Animal activists said the minke whale, about a year old, was too young to survive on its own.
``It's very sad,'' said Kim Durham, a rescue specialist at the Long Island-based Riverhead Foundation for Research and Preservation, who had monitored the troubled animal's activities around the clock. ``It was a very young whale that became confused and disoriented.''
Earlier, experts had reported seeing nothing to indicate the mammal was sick, such as swimming erratically or in tight circles. With only the whale's dorsal fin visible at times, observers could only guess whether it was injured.
``It would be great if we could say to the whale, 'Say ``ahhh'' and stick your tongue out,''' said Durham, who had expressed hope earlier that the whale would find its way back into open water in New York harbor. But she said the situation took a bad turn in the early afternoon, when the whale's swimming patterns changed.
Durham said a colleague, marine biologist Robert DiGiovanni, was observing the animal when ``it suddenly began heavy splashing, hit the dock and then just went quiet.''
The whale died about 5 p.m. The end was witnessed by spectators who had been drawn to the dock area in Gowanus Bay by news accounts of the whale.

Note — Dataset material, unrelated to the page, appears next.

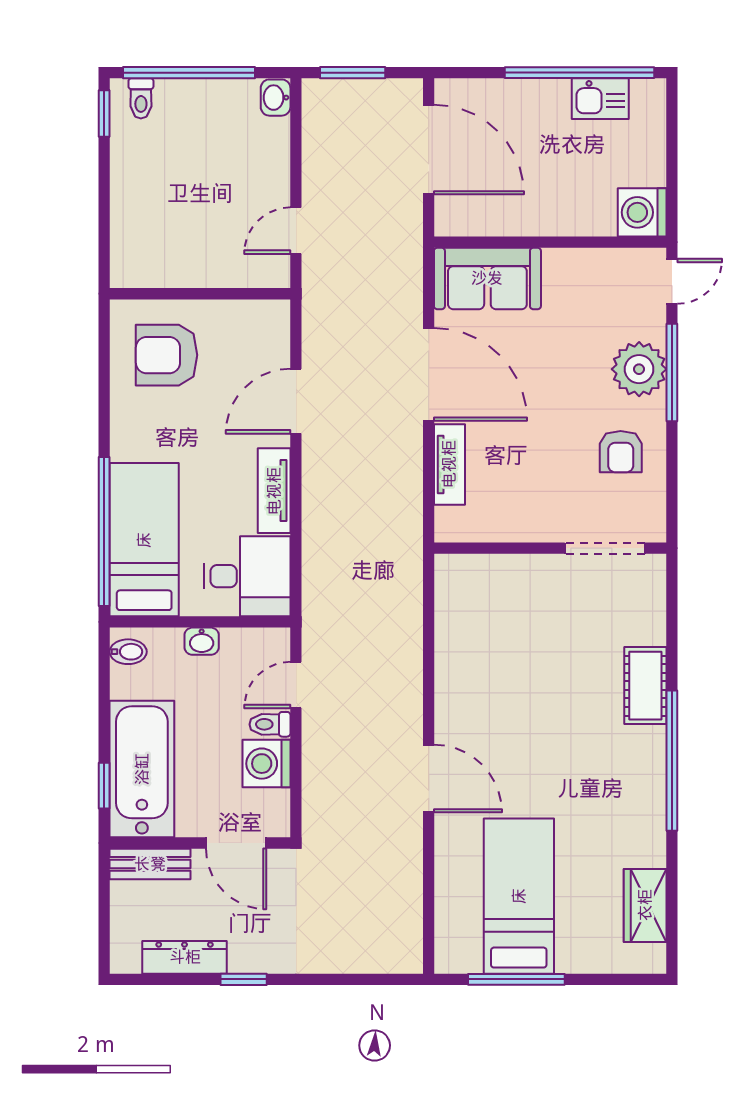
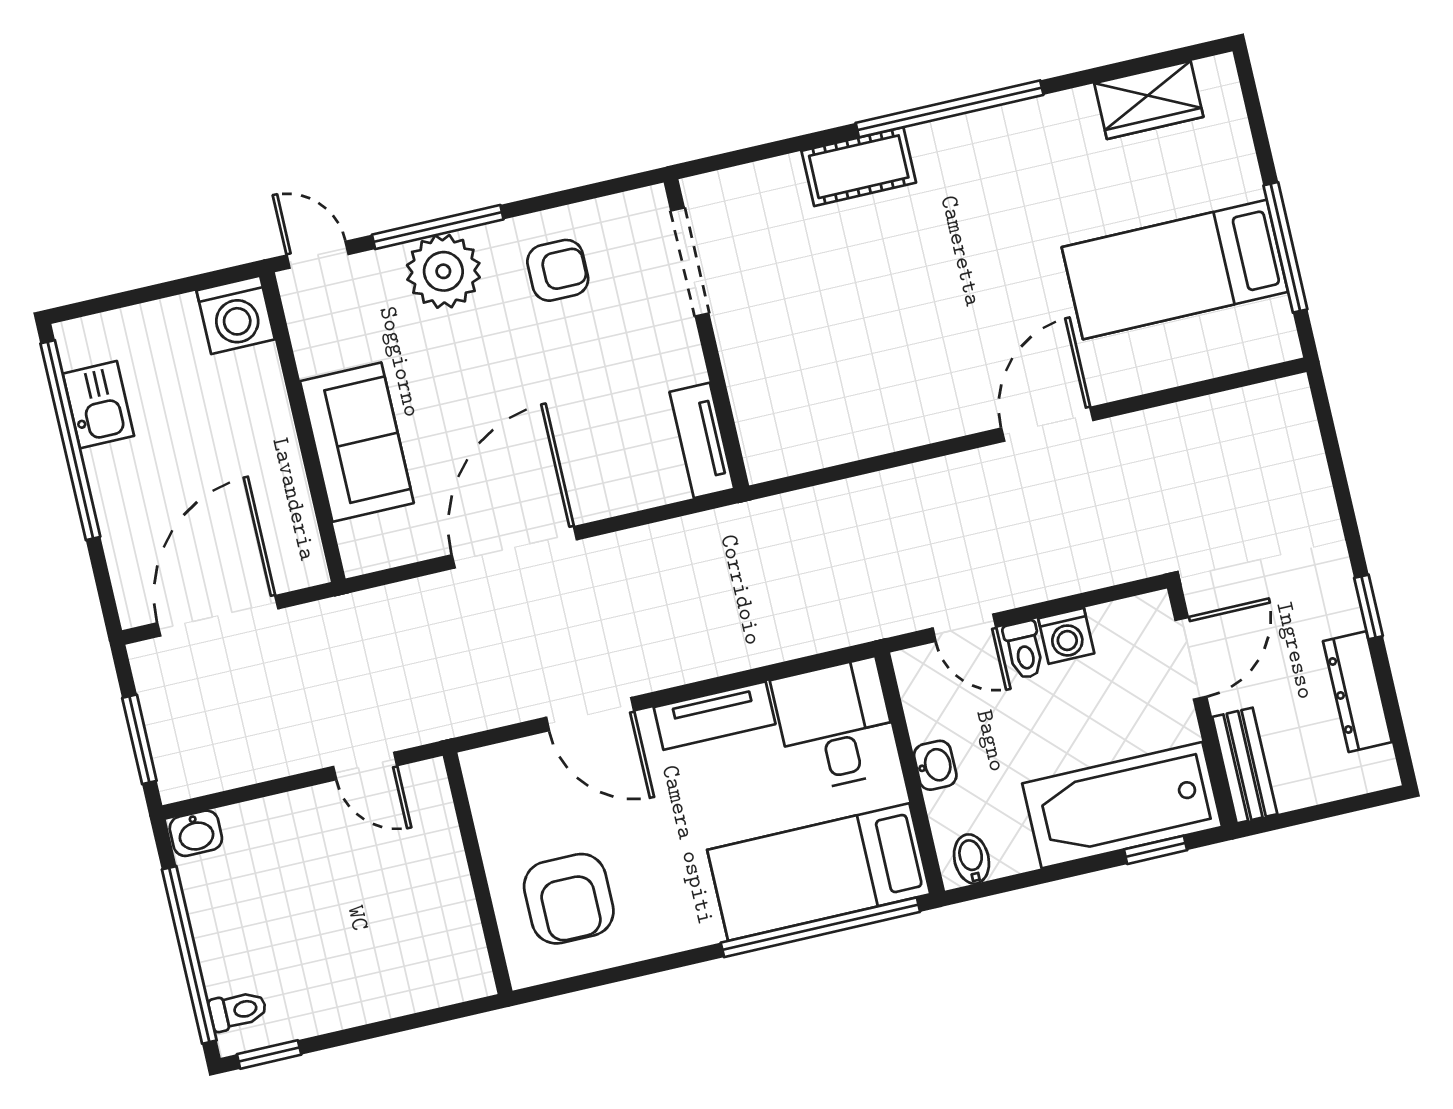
sofa: (487, 278) -> (357, 442), moved
tv unit: (449, 464) -> (702, 440), moved, turned -90
washing machine: (266, 764) -> (1066, 636), width x0.73, depth x0.73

A police harbor boat secured the whale's carcass, estimated to weigh 3,500 to 5,000 pounds, to the Hess Oil Co. dock, where it was to remain overnight. It was to be towed to an Army Corps of Engineers dock in Jersey City, N.J., on Thursday for a necropsy, according to Peter Shugert, a Corps spokesman.
The whale was first spotted on Tuesday in Gowanus Bay, a small estuary off industrial south Brooklyn that is the outlet from the Gowanus canal, a narrow 1.2-mile waterway once lined with coal yards, scrap yards and small industries.